# Confused



## ScaredAJ (Jun 3, 2011)

Okay, quick question. After my FNA it said that my smear contained blood many lympocytes macropahges including multinucleated macrophages, follicular cell groups , and some of those have Hurthle cell appearance.

Then I have a cell block of blood lymphocytes and macrophases.

I'm reading that FNA results can not tell the difference between Hurthle cells being cancer or not? Is this correct? If so are their other factors in the FNA that says hashi and not cancer? If this is the case shouldn't other tests be given? From what I read is after finding the Hurthle cell inside a growth that the thyroid should be removed? Or am I reading the wrong sites?

I don't understand that at all, and I'm quite confused. Can anyone clarify this a bit for me?

"Is the Hurthle Cell Tumor Benign or Malignant?
Like follicular tumors, there are benign Hurthle cell tumors and malignant Hurthle cell tumors, and the pathologist tells the difference between them based on invasion of the capsule and the blood vessels. Benign Hurthle cell tumors are not a threat at all and should not come back once they are removed"

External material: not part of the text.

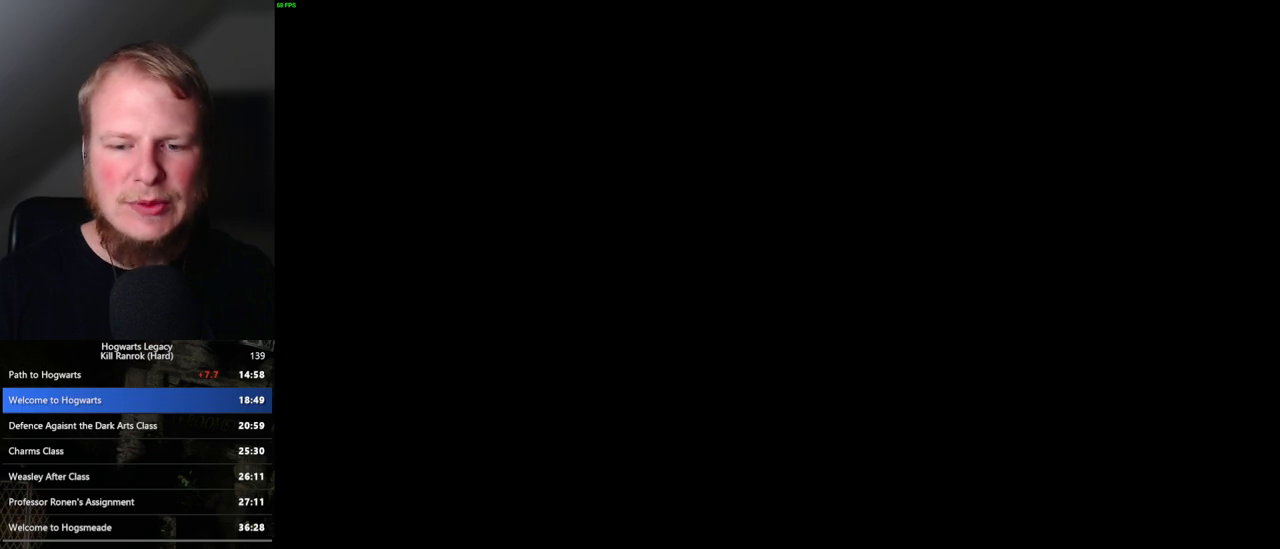
{"keys": ["q"], "mouse": [], "events": [[250, "q", "down"]]}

http://emedicine.medscape.com/article/279462-overview


----------



## lainey (Aug 26, 2010)

Re: The Results are IN!
>>FNA results

5 spray fixed smears for pap stain 5 air dried smears for dq stain. fluid for cell block

No malignant cells identified 
Cellular aspirate containing blood, many lymphocytes, macrophages including multinucleated macrophages and follicular cell groups, some of which have a hurthle cell appearance.

Cell Block 
blood lymphocytes and occasional macrophage.

Comment: Cytologic findings suggest chronic lymphocytic thyroiditis, please correlate with clinical laboratory and imaging findings<<

This is the original report, no?

Don't you think the pathologist who read the slides, along with the other findings, would raise the doubt of cancer instead of thyroiditis if they thought it were so?

Personally, I like to think that these people will hedge on the side of caution.

If you have any doubts, get a second opinion. Repeat the FNA in a short period--3 months.

However, if the pathologist thought that they were Hurthle cells indigenous to cancer, I think they would have said so.


----------



## ScaredAJ (Jun 3, 2011)

thats what has me confused, if the FNA can't tell the difference how do they? Lab results? what helps them decide Hashi or cancer?


----------



## bigfoot (May 13, 2011)

lainey said:


> Personally, I like to think that these people will hedge on the side of caution.


That's been my experience with other imaging / diagnostic tests, too. Finding a good doctor or endocrinologist is one thing, but the folks sitting in the lab coats at the microscope or computer screen know what they're doing and are very professional.


----------



## ScaredAJ (Jun 3, 2011)

I guess my confusion is because I've never had but the t3 t4 and TSH blood work until this week when I asked for it (those results arn't in yet they didn't even know what the TBII TPO or the Thyroglobulin Ab were ). I do think the pathologist knew what they were looking at, but i think he recommended follow up testing that was never done. My PCP said Hashi and left it at that. I asked to see a surgeon and I was referred to one who wanted to do a ultrasound and biopsy every 3 months. He did say he wanted to speak to the pathologist and if anything changed he would call.

Since the Hurthle cells are not 100% positive for Hashi what else should have been done?


----------



## lainey (Aug 26, 2010)

Now, am I correct that you are diagnosed and treated for hypo, correct?

So I guess I am confused as to what direction you are trying to take this. The tests that should have been run have pretty much been done.

Once you are diagnosed and treated, what exactly is the need to run antibodies? There really isn't any, unless you are having conflicting symptoms for hyperthyroidism. Antibodies are useful in making a diagnosis, but their presence or absence doesn't affect the treatment--it remains the same.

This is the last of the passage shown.